Samarinda, Natmed.id – Proyek penataan Taman dan Ruang Terbuka Hijau (RTH) di kawasan Balai Kota Samarinda telah rampung secara fisik. Meski demikian, Komisi III DPRD Samarinda mengingatkan agar fasilitas yang dibangun dengan anggaran puluhan miliar rupiah itu tidak bersifat eksklusif dan tetap membuka akses seluas-luasnya bagi masyarakat.

Ketua Komisi III DPRD Samarinda Deni Hakim Anwar menyampaikan hal tersebut usai melakukan inspeksi mendadak (sidak) ke lokasi, Selasa 3 Maret 2026.
“Ini yang banyak menjadi perhatian masyarakat. Bertanya-tanya mau dibikin apa sebetulnya Balai Kota ini dengan adanya taman ini. Makanya kita datang memastikan kegiatan apa yang dilakukan pemerintah kota di samping gedung Balai Kota,” ujarnya.
Proyek tersebut merupakan pembangunan taman kota terintegrasi dengan gedung Balai Kota.
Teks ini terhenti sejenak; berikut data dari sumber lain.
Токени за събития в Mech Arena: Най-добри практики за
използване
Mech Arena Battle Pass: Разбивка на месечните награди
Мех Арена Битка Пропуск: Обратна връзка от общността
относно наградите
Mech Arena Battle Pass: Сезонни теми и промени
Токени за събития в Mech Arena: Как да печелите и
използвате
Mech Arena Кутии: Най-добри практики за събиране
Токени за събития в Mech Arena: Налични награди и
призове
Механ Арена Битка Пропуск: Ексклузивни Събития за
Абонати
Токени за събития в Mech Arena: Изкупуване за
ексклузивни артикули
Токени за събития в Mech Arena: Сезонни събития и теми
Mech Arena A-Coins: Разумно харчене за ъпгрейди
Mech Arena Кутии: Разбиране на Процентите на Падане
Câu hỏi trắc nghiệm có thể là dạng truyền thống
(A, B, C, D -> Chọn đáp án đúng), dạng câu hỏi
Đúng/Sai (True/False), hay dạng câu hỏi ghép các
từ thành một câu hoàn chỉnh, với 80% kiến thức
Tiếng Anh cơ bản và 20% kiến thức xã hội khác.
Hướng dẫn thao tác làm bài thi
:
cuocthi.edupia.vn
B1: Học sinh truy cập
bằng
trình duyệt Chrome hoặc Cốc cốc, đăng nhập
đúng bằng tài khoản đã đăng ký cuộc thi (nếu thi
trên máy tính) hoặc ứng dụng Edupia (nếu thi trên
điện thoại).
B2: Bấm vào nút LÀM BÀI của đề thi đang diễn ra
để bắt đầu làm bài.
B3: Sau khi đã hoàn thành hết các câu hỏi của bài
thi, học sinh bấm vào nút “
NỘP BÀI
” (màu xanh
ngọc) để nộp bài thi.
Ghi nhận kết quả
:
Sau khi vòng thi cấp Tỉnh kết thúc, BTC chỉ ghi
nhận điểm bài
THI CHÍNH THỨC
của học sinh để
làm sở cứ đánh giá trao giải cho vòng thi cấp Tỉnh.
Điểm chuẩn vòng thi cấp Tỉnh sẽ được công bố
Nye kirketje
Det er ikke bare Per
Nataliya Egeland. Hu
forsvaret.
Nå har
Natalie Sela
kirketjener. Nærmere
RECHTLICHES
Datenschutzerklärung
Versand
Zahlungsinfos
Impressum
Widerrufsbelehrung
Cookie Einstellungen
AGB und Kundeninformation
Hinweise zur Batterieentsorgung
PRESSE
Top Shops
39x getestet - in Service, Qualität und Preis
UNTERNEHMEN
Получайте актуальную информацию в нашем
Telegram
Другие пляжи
Ia menyebut, dari penjelasan yang diterima, anggaran tahap II sekitar Rp24 miliar hingga Rp25 miliar digunakan untuk membangun lanskap taman, area parkir, serta gedung ruang pertemuan.
“Dengan anggaran sekitar 24 sekian itu, yang dibangun selain tempat parkir di atas kapasitas kurang lebih 89 mobil, juga parkir motor di bawah sekitar 115 unit, dan ruang pertemuan seperti yang kita lihat,” katanya.
Penataan Taman Balai Kota menggunakan skema multiyears 2024–2025 dengan total nilai Rp34,6 miliar. Tahap I pada 2024 sebesar Rp9,6 miliar difokuskan pada pekerjaan struktur dan fondasi.
Tahap II pada 2025 sekitar Rp24 miliar hingga Rp25 miliar untuk lanskap taman, area parkir, jembatan penghubung, serta pembangunan gedung ruang pertemuan sebagai bagian dari modernisasi pusat pemerintahan.
Secara umum, Deni menilai pekerjaan yang terlihat di lapangan sepadan dengan anggaran yang digelontorkan. Namun ia menegaskan catatan penting agar fasilitas tersebut tidak hanya dinikmati kalangan internal pemerintahan.
“Kalau kita bilang sih worth it dengan angka itu, tapi tetap kita beri catatan, fasilitas ini mestinya bisa dinikmati masyarakat. Jangan hanya pejabat saja,” tegasnya.
Ia berharap ruang terbuka tersebut memberi ruang publik bagi warga untuk datang, berswafoto atau sekadar menikmati suasana taman.
“Paling tidak aksesnya dibuka untuk umum. Jangan sampai nanti menjadi private, hanya khusus pemerintah kota saja,” tambahnya.
Dalam sidak tersebut, DPRD juga meninjau konektivitas akses kawasan. Disebutkan taman memiliki beberapa jalur masuk, antara lain sisi selatan yang direncanakan terhubung ke belakang Bapperida dan Gedung Dahlia BPKAD, sisi utara menuju eks lapangan voli dan memungkinkan akses dari Stadion serta Jalan Kusuma Bangsa, serta jalur langsung ke Gedung Balai Kota.
“Artinya akses-akses ini harus jelas dan terbuka. Masyarakat juga harus bisa menikmati apa yang telah dibangun pemerintah kota,” ujar Deni.
Selanjutnya, Plt Kepala Dinas PUPR Samarinda Hendra Kusuma memastikan pembangunan fisik telah selesai 100 persen, namun masih dalam masa pemeliharaan selama enam bulan.
“Fasilitas ini sudah selesai 100 persen, namun masih tahap pemeliharaan enam bulan ke depan. Kami sudah menyerahkan secara fisik kepada Sekretaris Daerah. Nanti pengelolaan dan pengoperasian menunggu proses lebih lanjut,” jelasnya.
Ia menambahkan, pengoperasian kawasan akan dilakukan secepatnya setelah tahapan administratif dan teknis dinyatakan siap.
“Mudah-mudahan dalam minggu-minggu ini sudah ada progres signifikan,” ujarnya.
Selain itu, lampu taman sempat tidak menyala karena kabel dipotong dan dicuri. “Kabelnya ada yang curi, dipotong. Setelah ini akan kita ganti yang baru,” ungkapnya.